# What you are asked to do
Please turn all the lines below into a numbered list, leaving out any blank lines.

-- Start of Given data --

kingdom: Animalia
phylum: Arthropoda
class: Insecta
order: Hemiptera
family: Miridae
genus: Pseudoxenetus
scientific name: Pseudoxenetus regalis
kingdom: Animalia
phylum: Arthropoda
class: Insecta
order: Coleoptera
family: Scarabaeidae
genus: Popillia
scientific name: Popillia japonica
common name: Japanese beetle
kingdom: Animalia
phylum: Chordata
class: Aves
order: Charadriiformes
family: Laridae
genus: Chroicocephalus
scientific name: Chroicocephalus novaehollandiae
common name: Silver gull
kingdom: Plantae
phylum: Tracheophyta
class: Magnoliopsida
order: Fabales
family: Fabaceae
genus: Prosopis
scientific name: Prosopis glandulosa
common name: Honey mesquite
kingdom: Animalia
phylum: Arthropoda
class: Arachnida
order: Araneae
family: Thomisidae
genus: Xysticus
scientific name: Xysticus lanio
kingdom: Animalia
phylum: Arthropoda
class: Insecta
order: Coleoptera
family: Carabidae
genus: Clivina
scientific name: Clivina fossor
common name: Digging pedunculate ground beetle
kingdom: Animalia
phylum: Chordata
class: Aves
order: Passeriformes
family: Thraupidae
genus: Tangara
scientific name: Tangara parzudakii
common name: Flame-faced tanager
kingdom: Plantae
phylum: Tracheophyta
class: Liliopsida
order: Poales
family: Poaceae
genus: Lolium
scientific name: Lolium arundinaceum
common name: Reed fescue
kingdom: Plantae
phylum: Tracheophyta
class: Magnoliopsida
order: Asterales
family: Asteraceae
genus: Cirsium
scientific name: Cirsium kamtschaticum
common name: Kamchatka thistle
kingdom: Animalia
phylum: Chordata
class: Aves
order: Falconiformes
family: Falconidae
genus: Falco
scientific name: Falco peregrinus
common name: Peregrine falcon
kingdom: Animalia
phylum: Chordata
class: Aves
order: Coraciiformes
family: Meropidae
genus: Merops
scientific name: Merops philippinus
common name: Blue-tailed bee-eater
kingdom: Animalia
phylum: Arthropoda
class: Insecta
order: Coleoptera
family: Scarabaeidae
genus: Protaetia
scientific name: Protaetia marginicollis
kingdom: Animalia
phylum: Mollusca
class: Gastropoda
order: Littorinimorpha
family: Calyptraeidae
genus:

-- End of Given data --

# Task result
1. kingdom: Animalia
2. phylum: Arthropoda
3. class: Insecta
4. order: Hemiptera
5. family: Miridae
6. genus: Pseudoxenetus
7. scientific name: Pseudoxenetus regalis
8. kingdom: Animalia
9. phylum: Arthropoda
10. class: Insecta
11. order: Coleoptera
12. family: Scarabaeidae
13. genus: Popillia
14. scientific name: Popillia japonica
15. common name: Japanese beetle
16. kingdom: Animalia
17. phylum: Chordata
18. class: Aves
19. order: Charadriiformes
20. family: Laridae
21. genus: Chroicocephalus
22. scientific name: Chroicocephalus novaehollandiae
23. common name: Silver gull
24. kingdom: Plantae
25. phylum: Tracheophyta
26. class: Magnoliopsida
27. order: Fabales
28. family: Fabaceae
29. genus: Prosopis
30. scientific name: Prosopis glandulosa
31. common name: Honey mesquite
32. kingdom: Animalia
33. phylum: Arthropoda
34. class: Arachnida
35. order: Araneae
36. family: Thomisidae
37. genus: Xysticus
38. scientific name: Xysticus lanio
39. kingdom: Animalia
40. phylum: Arthropoda
41. class: Insecta
42. order: Coleoptera
43. family: Carabidae
44. genus: Clivina
45. scientific name: Clivina fossor
46. common name: Digging pedunculate ground beetle
47. kingdom: Animalia
48. phylum: Chordata
49. class: Aves
50. order: Passeriformes
51. family: Thraupidae
52. genus: Tangara
53. scientific name: Tangara parzudakii
54. common name: Flame-faced tanager
55. kingdom: Plantae
56. phylum: Tracheophyta
57. class: Liliopsida
58. order: Poales
59. family: Poaceae
60. genus: Lolium
61. scientific name: Lolium arundinaceum
62. common name: Reed fescue
63. kingdom: Plantae
64. phylum: Tracheophyta
65. class: Magnoliopsida
66. order: Asterales
67. family: Asteraceae
68. genus: Cirsium
69. scientific name: Cirsium kamtschaticum
70. common name: Kamchatka thistle
71. kingdom: Animalia
72. phylum: Chordata
73. class: Aves
74. order: Falconiformes
75. family: Falconidae
76. genus: Falco
77. scientific name: Falco peregrinus
78. common name: Peregrine falcon
79. kingdom: Animalia
80. phylum: Chordata
81. class: Aves
82. order: Coraciiformes
83. family: Meropidae
84. genus: Merops
85. scientific name: Merops philippinus
86. common name: Blue-tailed bee-eater
87. kingdom: Animalia
88. phylum: Arthropoda
89. class: Insecta
90. order: Coleoptera
91. family: Scarabaeidae
92. genus: Protaetia
93. scientific name: Protaetia marginicollis
94. kingdom: Animalia
95. phylum: Mollusca
96. class: Gastropoda
97. order: Littorinimorpha
98. family: Calyptraeidae
99. genus:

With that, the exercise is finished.